▶ [TASK DIRECTIONS]
The lines to be copied are those below that contain "metres".

MATERIAL PROVIDED below:

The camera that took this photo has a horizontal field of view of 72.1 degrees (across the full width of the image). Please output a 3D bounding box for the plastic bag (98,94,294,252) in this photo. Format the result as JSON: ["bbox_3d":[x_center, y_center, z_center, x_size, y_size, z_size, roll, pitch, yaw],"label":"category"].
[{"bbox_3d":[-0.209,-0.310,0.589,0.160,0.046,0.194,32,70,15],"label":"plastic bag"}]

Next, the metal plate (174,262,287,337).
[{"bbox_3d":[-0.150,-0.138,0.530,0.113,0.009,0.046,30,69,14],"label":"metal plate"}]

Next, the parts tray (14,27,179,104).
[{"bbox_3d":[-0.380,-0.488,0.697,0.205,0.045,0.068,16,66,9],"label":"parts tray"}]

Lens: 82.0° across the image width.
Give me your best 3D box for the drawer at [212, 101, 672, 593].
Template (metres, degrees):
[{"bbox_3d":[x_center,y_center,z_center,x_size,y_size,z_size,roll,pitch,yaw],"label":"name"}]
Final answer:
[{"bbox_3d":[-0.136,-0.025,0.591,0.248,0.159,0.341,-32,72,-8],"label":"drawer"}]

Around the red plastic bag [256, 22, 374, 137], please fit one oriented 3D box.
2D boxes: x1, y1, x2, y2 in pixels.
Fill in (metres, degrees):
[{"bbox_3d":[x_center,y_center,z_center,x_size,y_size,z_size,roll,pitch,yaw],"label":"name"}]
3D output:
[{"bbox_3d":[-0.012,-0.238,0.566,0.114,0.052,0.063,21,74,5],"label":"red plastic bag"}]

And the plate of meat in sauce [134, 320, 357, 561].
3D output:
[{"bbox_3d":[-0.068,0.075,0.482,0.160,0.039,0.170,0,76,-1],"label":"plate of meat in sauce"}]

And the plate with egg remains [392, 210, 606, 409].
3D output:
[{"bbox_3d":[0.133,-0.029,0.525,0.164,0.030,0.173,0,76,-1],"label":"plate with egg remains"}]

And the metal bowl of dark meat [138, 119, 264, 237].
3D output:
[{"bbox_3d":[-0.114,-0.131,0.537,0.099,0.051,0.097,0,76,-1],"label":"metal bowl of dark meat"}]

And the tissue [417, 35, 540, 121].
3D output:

End of MATERIAL PROVIDED.

▶ [TASK RESPONSE]
Template (metres, degrees):
Fill in (metres, degrees):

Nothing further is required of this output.